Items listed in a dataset
************

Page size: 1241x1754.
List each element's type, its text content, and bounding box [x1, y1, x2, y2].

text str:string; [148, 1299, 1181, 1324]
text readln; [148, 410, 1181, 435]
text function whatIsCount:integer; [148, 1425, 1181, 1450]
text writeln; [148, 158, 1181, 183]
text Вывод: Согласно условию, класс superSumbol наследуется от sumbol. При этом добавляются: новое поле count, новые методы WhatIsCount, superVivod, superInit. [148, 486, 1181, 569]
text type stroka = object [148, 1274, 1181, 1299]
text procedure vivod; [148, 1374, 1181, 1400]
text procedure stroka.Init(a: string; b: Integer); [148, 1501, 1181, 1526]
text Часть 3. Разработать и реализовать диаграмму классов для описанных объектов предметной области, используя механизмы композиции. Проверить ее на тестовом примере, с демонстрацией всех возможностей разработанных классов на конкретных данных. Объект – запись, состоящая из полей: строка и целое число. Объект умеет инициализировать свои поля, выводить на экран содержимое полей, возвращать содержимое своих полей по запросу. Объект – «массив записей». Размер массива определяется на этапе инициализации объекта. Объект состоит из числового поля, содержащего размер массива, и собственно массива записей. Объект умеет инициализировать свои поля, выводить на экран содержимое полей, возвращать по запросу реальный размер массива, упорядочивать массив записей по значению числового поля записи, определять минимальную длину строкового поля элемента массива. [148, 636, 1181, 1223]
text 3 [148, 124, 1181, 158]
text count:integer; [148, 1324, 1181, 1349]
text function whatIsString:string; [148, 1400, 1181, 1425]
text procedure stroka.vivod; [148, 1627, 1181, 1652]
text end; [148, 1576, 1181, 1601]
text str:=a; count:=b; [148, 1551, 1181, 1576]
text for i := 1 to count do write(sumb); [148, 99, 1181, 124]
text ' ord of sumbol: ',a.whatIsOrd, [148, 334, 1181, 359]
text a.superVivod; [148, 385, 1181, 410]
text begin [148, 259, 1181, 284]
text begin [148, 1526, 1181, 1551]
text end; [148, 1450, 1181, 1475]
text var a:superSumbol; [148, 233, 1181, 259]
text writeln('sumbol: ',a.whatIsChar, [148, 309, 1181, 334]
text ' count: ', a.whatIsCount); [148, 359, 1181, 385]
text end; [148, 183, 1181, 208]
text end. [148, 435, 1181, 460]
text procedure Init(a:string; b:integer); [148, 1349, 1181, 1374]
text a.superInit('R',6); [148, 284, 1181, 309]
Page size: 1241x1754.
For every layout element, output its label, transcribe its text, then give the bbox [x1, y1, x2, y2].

************

# STATED EXERCISE:
Pick out each line in the items above that contains the string "superSumbol", and copy those lines.

# WORKED ANSWER:
text Вывод: Согласно условию, класс superSumbol наследуется от sumbol. При этом добавляются: новое поле count, новые методы WhatIsCount, superVivod, superInit. [148, 486, 1181, 569]
text var a:superSumbol; [148, 233, 1181, 259]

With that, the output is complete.